ASSIGNMENT -
For the listing below, output exactly the lines from the line with "Website sich für" up to and including the line with "IPKO vazhdon partneritetin me", and no other lines.
** DATASET follows **
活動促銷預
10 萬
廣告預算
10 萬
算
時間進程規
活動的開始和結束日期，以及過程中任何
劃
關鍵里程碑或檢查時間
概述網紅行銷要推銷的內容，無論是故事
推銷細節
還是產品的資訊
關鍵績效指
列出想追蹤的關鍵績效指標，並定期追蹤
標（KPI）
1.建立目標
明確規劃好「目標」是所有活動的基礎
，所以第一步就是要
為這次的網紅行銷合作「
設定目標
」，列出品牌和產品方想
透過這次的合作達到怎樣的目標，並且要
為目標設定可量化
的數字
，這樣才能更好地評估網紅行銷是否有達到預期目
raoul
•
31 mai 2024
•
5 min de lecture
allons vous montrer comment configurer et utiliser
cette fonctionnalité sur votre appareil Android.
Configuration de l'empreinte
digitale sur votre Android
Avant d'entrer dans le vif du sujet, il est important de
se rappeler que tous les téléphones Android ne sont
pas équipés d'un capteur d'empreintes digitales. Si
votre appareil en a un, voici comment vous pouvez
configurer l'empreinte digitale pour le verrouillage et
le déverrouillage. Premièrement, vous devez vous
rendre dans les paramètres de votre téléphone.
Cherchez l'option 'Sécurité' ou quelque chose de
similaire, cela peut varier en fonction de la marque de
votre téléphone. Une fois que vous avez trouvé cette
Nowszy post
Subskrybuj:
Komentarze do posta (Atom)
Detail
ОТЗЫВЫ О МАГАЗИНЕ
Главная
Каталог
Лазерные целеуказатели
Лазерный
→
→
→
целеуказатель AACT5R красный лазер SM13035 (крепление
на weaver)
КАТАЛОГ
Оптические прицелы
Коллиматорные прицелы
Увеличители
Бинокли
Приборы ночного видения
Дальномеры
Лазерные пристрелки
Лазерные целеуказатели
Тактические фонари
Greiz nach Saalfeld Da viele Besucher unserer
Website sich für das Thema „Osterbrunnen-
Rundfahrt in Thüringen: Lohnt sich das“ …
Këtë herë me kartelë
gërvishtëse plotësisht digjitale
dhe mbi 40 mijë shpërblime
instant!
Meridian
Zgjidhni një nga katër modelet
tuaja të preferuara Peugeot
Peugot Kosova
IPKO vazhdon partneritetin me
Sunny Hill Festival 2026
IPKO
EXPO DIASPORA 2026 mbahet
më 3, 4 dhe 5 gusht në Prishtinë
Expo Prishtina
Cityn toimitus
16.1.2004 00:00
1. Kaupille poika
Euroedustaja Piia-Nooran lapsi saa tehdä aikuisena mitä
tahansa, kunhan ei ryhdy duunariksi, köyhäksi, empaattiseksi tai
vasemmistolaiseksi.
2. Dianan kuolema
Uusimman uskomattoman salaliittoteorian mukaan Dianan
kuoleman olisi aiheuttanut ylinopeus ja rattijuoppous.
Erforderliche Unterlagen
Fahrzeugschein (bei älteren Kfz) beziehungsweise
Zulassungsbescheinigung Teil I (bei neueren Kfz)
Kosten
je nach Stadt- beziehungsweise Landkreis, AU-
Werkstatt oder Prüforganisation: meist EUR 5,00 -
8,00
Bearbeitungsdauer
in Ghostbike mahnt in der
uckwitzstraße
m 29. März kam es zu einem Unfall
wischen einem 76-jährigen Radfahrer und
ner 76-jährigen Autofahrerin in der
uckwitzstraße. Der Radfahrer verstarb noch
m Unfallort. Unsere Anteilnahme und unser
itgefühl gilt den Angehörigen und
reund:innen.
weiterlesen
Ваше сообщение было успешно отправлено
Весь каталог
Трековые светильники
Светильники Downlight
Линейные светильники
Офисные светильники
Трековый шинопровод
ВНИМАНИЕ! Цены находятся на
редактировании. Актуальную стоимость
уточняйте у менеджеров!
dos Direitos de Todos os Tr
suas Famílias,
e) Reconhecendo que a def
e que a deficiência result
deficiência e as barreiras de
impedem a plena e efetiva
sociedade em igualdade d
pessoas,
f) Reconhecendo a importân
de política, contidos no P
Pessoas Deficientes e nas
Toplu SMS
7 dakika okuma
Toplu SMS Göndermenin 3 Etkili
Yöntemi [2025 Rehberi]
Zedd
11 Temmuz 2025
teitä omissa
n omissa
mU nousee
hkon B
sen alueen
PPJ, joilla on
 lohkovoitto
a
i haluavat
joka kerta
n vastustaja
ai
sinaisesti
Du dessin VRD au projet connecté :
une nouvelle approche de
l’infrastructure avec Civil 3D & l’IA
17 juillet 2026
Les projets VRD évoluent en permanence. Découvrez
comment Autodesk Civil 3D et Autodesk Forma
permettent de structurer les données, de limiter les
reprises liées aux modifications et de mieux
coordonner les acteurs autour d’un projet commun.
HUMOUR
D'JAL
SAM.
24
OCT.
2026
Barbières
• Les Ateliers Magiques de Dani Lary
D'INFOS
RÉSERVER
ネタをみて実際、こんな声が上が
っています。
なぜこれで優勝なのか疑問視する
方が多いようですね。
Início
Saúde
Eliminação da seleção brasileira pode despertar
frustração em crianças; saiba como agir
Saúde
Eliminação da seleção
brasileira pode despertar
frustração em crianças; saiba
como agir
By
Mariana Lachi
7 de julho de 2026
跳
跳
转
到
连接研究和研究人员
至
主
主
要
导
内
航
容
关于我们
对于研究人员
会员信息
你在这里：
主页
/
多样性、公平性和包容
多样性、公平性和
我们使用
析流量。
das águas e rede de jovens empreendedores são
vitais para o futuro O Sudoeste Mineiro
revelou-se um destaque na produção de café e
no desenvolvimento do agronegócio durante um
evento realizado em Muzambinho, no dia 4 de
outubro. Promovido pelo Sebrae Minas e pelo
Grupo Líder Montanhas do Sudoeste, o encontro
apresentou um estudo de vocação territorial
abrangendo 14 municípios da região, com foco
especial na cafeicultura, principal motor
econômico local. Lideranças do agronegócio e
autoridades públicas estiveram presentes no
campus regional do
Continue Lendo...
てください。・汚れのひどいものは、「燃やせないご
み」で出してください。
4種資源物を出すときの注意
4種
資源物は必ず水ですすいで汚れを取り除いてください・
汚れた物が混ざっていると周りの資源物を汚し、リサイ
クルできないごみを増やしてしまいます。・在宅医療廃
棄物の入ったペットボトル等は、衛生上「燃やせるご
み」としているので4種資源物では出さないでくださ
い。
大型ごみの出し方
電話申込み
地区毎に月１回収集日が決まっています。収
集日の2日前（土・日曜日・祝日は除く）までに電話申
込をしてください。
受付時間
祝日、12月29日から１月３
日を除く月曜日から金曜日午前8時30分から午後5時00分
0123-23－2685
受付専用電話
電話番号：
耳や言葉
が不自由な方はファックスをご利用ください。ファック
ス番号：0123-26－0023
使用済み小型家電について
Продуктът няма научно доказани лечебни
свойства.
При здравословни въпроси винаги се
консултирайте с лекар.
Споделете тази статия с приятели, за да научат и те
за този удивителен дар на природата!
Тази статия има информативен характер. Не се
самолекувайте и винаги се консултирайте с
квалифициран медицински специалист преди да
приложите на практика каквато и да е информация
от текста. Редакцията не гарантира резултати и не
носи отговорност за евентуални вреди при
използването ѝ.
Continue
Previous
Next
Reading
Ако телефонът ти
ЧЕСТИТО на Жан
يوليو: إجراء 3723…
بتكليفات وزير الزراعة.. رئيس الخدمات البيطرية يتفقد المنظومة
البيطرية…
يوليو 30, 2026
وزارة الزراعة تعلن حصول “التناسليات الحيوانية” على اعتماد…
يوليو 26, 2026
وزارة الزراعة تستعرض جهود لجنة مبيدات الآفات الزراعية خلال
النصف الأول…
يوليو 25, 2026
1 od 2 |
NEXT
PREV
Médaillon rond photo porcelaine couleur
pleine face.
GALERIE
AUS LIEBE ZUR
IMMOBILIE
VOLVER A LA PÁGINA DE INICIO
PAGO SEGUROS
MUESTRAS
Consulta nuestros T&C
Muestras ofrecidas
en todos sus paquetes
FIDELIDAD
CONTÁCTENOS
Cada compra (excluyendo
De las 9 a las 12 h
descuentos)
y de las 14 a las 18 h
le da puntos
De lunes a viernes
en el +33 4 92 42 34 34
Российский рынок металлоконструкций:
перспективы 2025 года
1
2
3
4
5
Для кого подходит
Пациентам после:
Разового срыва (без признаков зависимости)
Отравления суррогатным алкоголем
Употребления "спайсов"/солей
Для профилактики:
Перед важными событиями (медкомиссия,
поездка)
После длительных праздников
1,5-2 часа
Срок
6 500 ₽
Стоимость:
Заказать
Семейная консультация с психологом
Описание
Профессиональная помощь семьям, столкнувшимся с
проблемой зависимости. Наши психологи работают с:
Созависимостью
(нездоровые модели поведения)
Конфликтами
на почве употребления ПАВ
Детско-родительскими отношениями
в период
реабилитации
** End of DATASET **
ANSWER SPACE -
Website sich für das Thema „Osterbrunnen-
Rundfahrt in Thüringen: Lohnt sich das“ …
Këtë herë me kartelë
gërvishtëse plotësisht digjitale
dhe mbi 40 mijë shpërblime
instant!
Meridian
Zgjidhni një nga katër modelet
tuaja të preferuara Peugeot
Peugot Kosova
IPKO vazhdon partneritetin me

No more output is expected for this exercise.